Govt defends zero hours action

12:30 pm on 14 April 2015

Workplace Relations Minister Michael Woodhouse is defending the time taken to act on zero hour contracts.

Michael Woodhouse

Michael Woodhouse Photo: RNZ / Alexander Robertson

The Government is considering changing labour laws to rule out the most punitive parts of zero hours contracts.

Mr Woodhouse said there were three main areas of concern.

They included shifts cancelled at short notice where employees may have already made arrangments for the likes of childcare, and what he called the punitive restraint of trade.

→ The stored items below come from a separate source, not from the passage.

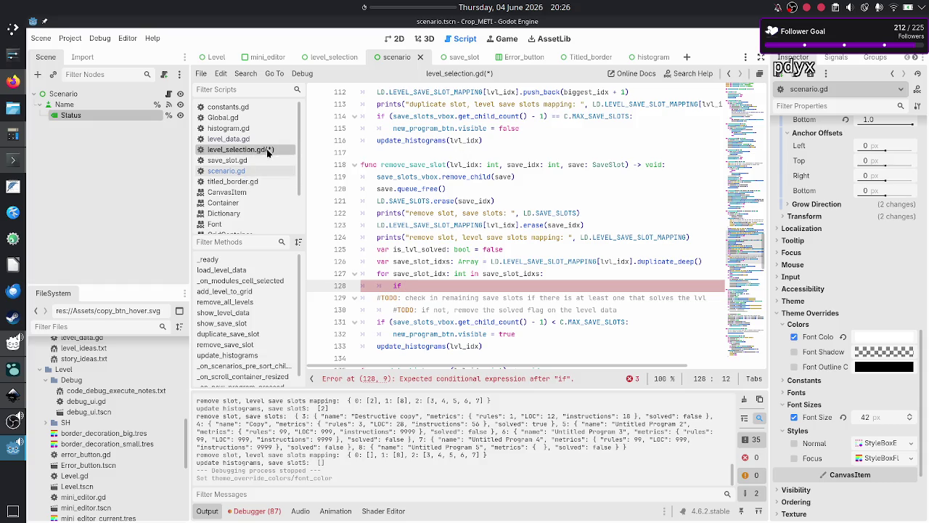
- Inspect the SAVE_SLOTS declaration and the level 0 slot mapping in level_data.gd
{"action": "left_click", "coordinate": [222, 139]}
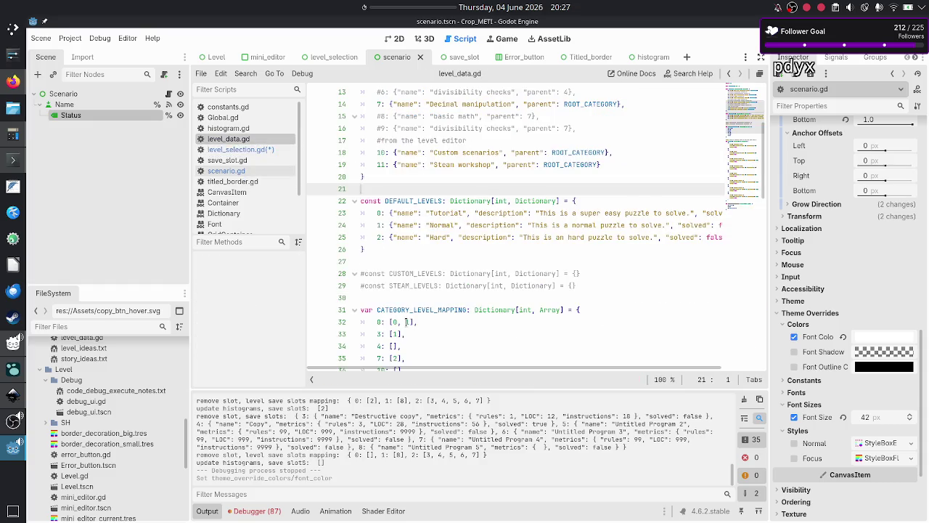
{"action": "scroll", "coordinate": [405, 321], "scroll_direction": "down", "scroll_amount": 10}
{"action": "scroll", "coordinate": [446, 207], "scroll_direction": "down", "scroll_amount": 8}
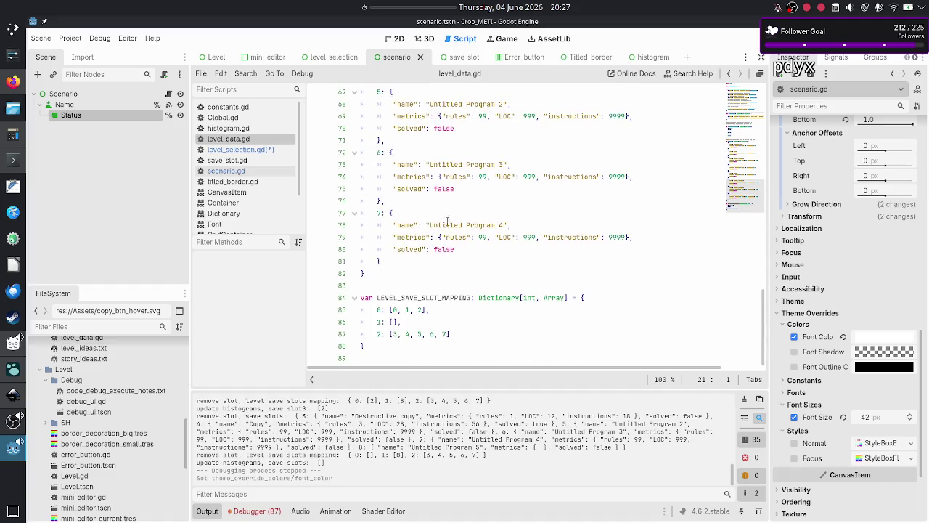
{"action": "left_click", "coordinate": [446, 306]}
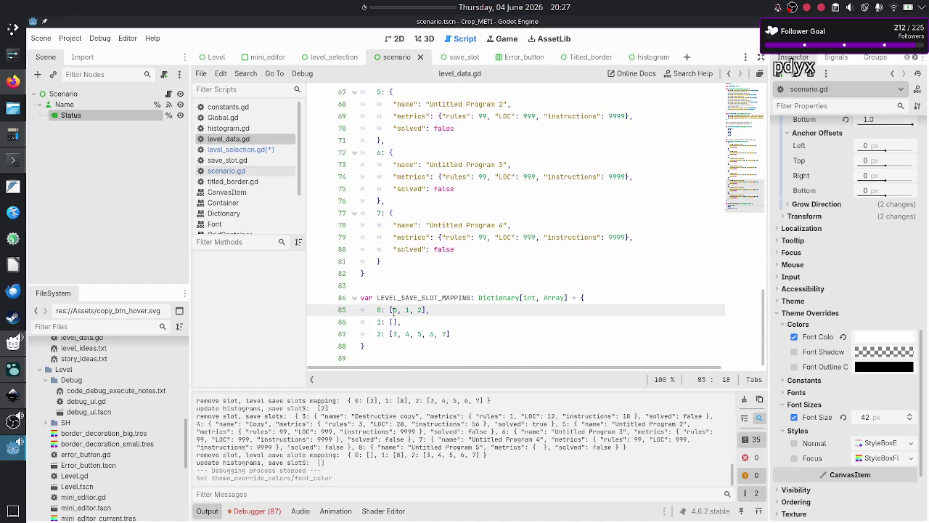
{"action": "left_click_drag", "start_coordinate": [393, 310], "coordinate": [431, 310]}
{"action": "scroll", "coordinate": [429, 233], "scroll_direction": "up", "scroll_amount": 6}
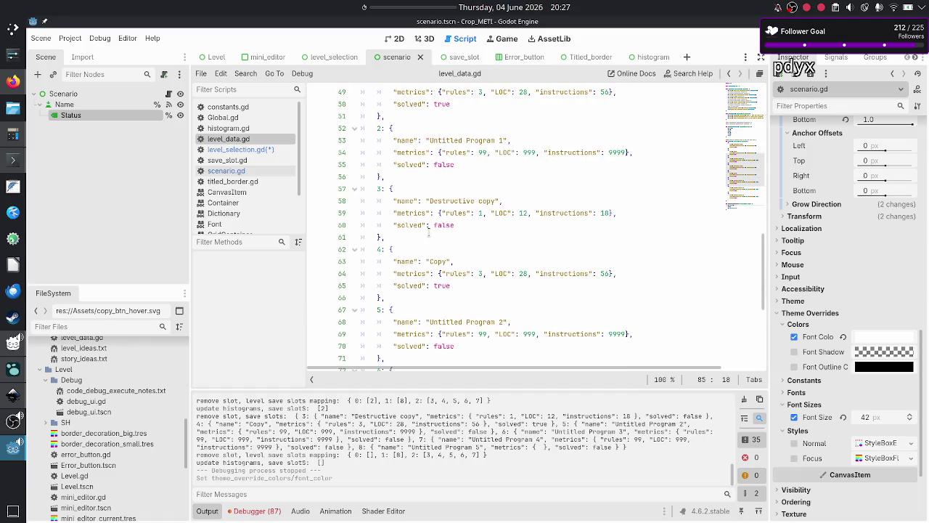
{"action": "scroll", "coordinate": [429, 233], "scroll_direction": "up", "scroll_amount": 4}
{"action": "left_click", "coordinate": [400, 140]}
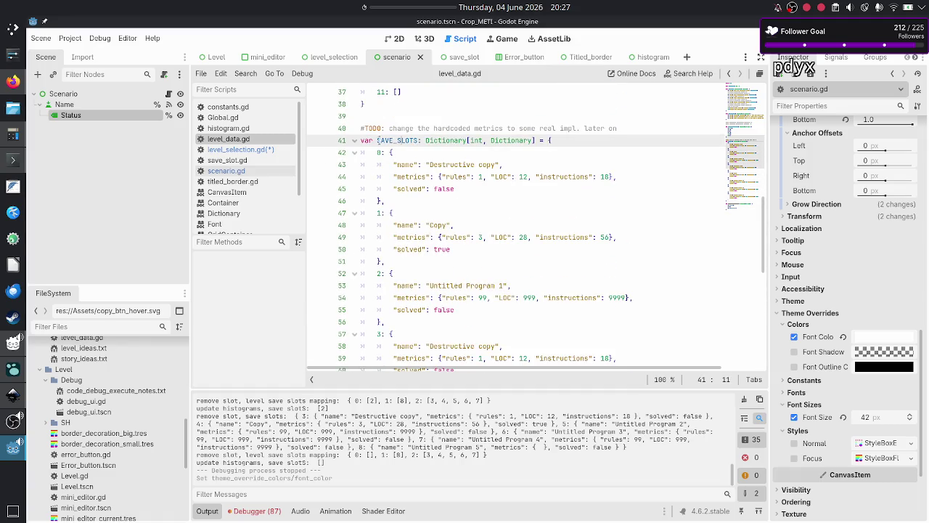
- In level_selection.gd, make the if condition read LD.SAVE_SLOTS[save_slot_idx]
{"action": "left_click", "coordinate": [264, 150]}
{"action": "type", "text": "LD.SAV"}
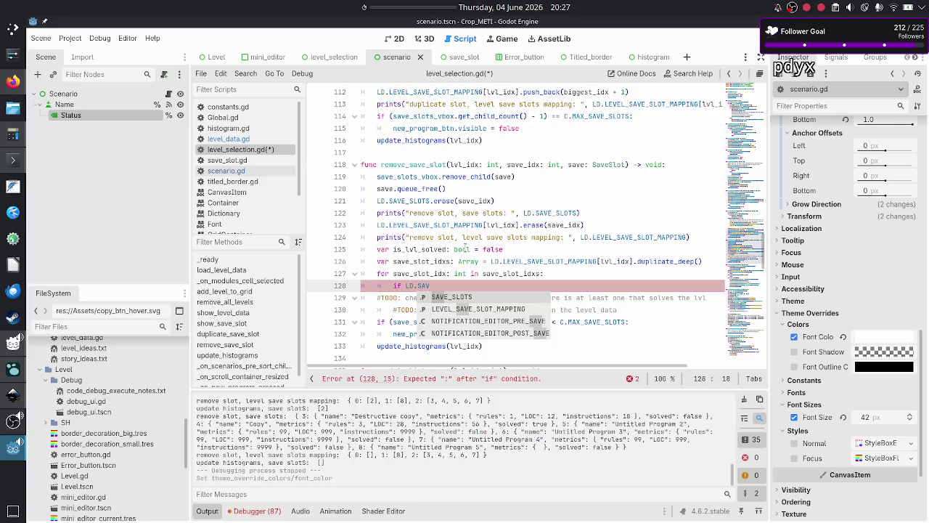
{"action": "key", "text": "Return"}
{"action": "type", "text": "["}
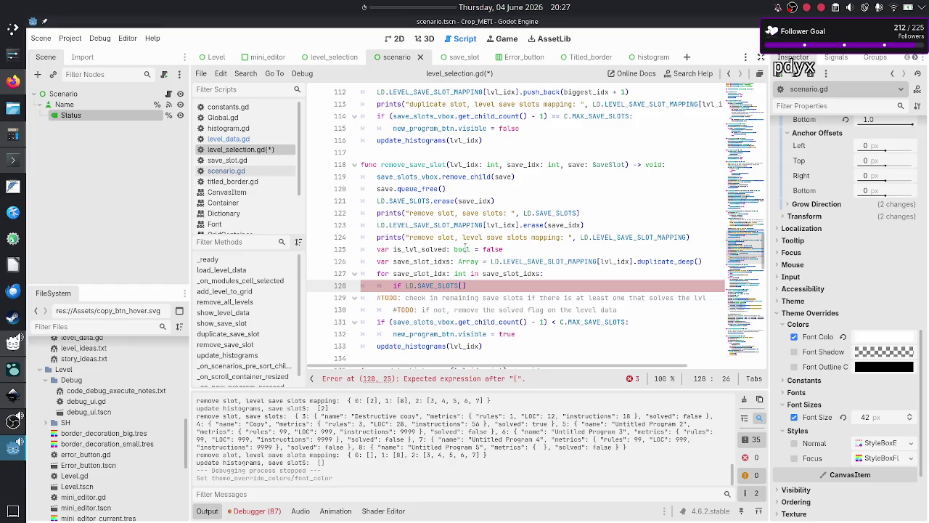
{"action": "type", "text": "save_slot_i"}
{"action": "type", "text": "dx"}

That's where an employer refuses to commit to a certain number of hours, but forbids the employee from working elsewhere.

Mr Woodhouse said that was unacceptable.

Minister 'dithering' - Labour

Andrew Little during caucas run this morning.

Andrew Little Photo: RNZ / Alexander Robertson

The Labour Party has accused the Government of dragging the chain on the issue.

Labour leader Andrew Little said Mr Woodhouse had to be pressured into taking action.

"This is a Minister who frankly has been dithering. It's only because of public clamour and the campaigning of unions, the Unite Union in particular, that has now seen employers come on board."

But Mr Woodhouse said the timeframe has not been unreasonable.

"I think we've worked pretty quickly to be fair. It came up quite noisily late last year and the Opposition gets to bark at the car. We get to do something about it," he said.

"I'd taken a few months, including the Christmas break, to find out exactly what's going on and what the worst aspects of these arrangements are."

Mr Woodhouse wants the necessary labour law changes before Parliament by the middle of the year.

Earlier he told Morning Report he was encouraged that some companies were reaching agreements with staff but said the law definitely needed to be clarified.

Union battles McDonalds

Last week, Restaurant Brands said it would stop the practice and now Unite Union is locked in battle with McDonalds over its contracts.

McDonalds director of human resources Christine Hutton told Nine to Noon that an offer made yesterday to guarantee workers keep 80 per cent of their rostered hours is a step away from zero-hour contracts.

"Essentially the offer is at this moment based on rostered hours. As a business we roster our people to work hours and they come in and work those hours. What we're saying is that we will secure at least 80 percent of those rostered hours for our people."

Unite Union said the offer is meaningless as the restaurant controls the rosters, and negotiations are due to resume.